• _Your assignment_:
Every record must be restated exactly. Drop the images.

• _Supplied records_:
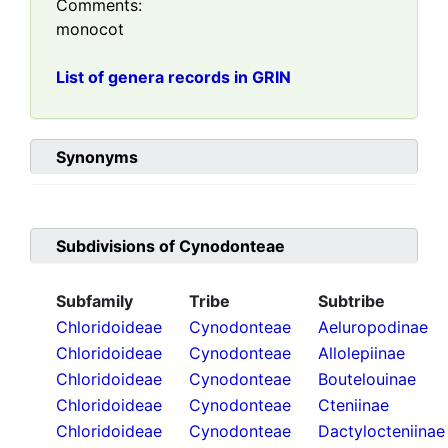
Comments:
monocot
List of genera records in GRIN
Synonyms
Subdivisions of
Cynodonteae
Subfamily
Tribe
Subtribe
Chloridoideae
Cynodonteae
Aeluropodinae
Chloridoideae
Cynodonteae
Allolepiinae
Chloridoideae
Cynodonteae
Boutelouinae
Chloridoideae
Cynodonteae
Cteniinae
Chloridoideae
Cynodonteae
Dactylocteniinae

• _Exercise solution_:
Comments:
monocot
List of genera records in GRIN
Synonyms
Subdivisions of
Cynodonteae
Subfamily
Tribe
Subtribe
Chloridoideae
Cynodonteae
Aeluropodinae
Chloridoideae
Cynodonteae
Allolepiinae
Chloridoideae
Cynodonteae
Boutelouinae
Chloridoideae
Cynodonteae
Cteniinae
Chloridoideae
Cynodonteae
Dactylocteniinae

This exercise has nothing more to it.